Hackathon team assignment with scheduling constraints and optimization


I'm helping to create teams for a virtual hackathon with around a thousand global participants. At the time of registration, participants will be asked to choose three preferred hacking times from a list of six time-slots (in GMT). I want to form teams of 3 (or 4, where there is a remainder) with the following constraints:

  • Teams must have 3 (or 4) members
  • Each team member must share at least 2 preferred hacking times
  • Each team should ideally have a mix of departments and offices

My input data from the registration survey would look something like this:

| Name     | Department    | Office      | Time Slots  | 
| -------- | --------------| ------------| ------------|
| A        | Engineering   | Bangalore   | 1, 3, 6     |
| B        | Engineering   | SF          | 2, 4, 5     |
| C        | Sales         | Amsterdam   | 1, 6, 2     |
| D        | Engineering   | NYC         | 1, 6, 3     |
| E        | CX            | SF          | 5, 1, 3     |
| F        | Engineering   | SF          | 2, 5, 4     |
| G        | Engineering   | SF          | 1, 6, 3     |
| H        | Product       | Bangalore   | 2, 4, 5     |
| I        | Product       | SF          | 1, 4, 3     |

My desired output would be a csv file like:

| Team Name | Team Members   | Shared Time Slots |
| --------- | -------------- | ------------------|
| Team A    | A, C, G        | 1, 6              |     
| Team B    | B, F, H        | 2, 4              |
| Team C    | D, E, I        | 1, 3              |

Since I'm willing to trade finding the optimal solution for a solution that is simpler to implement, I was considering hill-climbing with random restart based on this post. My questions are:

  • What is the general class of problems that this belongs so I can do more informed research?
  • Is there a better solution than hill-climbing?
  • If hill-climbing is indeed the way to go, how do I represent the hard constraint of shared time-slots in a utility function?

Solution

  • Here's a relatively simple algorithm that should work for all inputs except the most perverse.
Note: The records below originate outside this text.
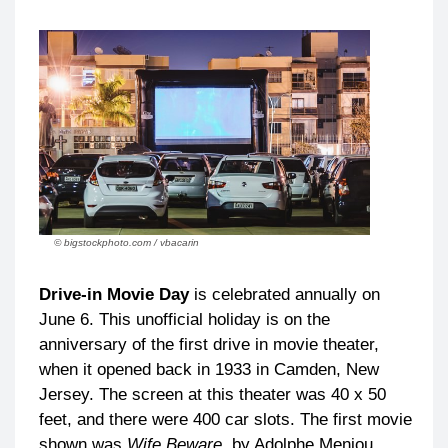
© bigstockphoto.com / vbacarin
Drive-in Movie Day
is celebrated annually on
June 6. This unofficial holiday is on the
anniversary of the first drive in movie theater,
when it opened back in 1933 in Camden, New
Jersey. The screen at this theater was 40 x 50
feet, and there were 400 car slots. The first movie
shown was
Wife Beware
by Adolphe Meniou.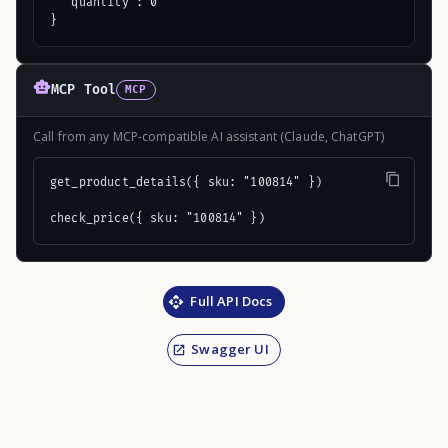
  "quantity": 0

}
MCP Tool
MCP
Call from any MCP-compatible AI assistant (Claude, ChatGPT)
get_product_details({ sku: "100814" })

check_price({ sku: "100814" })
Full API Docs
Swagger UI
    1. There are 15 combinations of two timeslots {1, 2, 3, 4, 5, 6}. For each combination construct a bin of participants (so 15 bins). Loop over all participants and add them to each bin that they are compatible with (so each participant can be in multiple bins).

      For each bin also initialize an empty list containing the groups constructed from that bin.
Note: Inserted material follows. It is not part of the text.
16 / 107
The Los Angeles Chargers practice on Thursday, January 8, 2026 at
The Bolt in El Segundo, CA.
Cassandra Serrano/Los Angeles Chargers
    2. Select the bin with the shortest list of groups, and in case of tie that has the least participants in it (ignoring bins with < 3 participants in them). Using any greedy soft-constraint algorithm pick a 'diverse' (in terms of departments/offices) group of 3 participants from this bin.

      Add this group to the list of groups for the selected bin, and remove the selected participants from all bins.

      Repeat this step until all bins have 2 or less members left (or until a constructed group wouldn't be diverse enough, although this risks a higher failure chance).

    3. At this point you are left with only a few ungrouped participants. Add them one by one to any compatible size three group in some greedy way (e.g. simply choose the group that maximizes diversity score).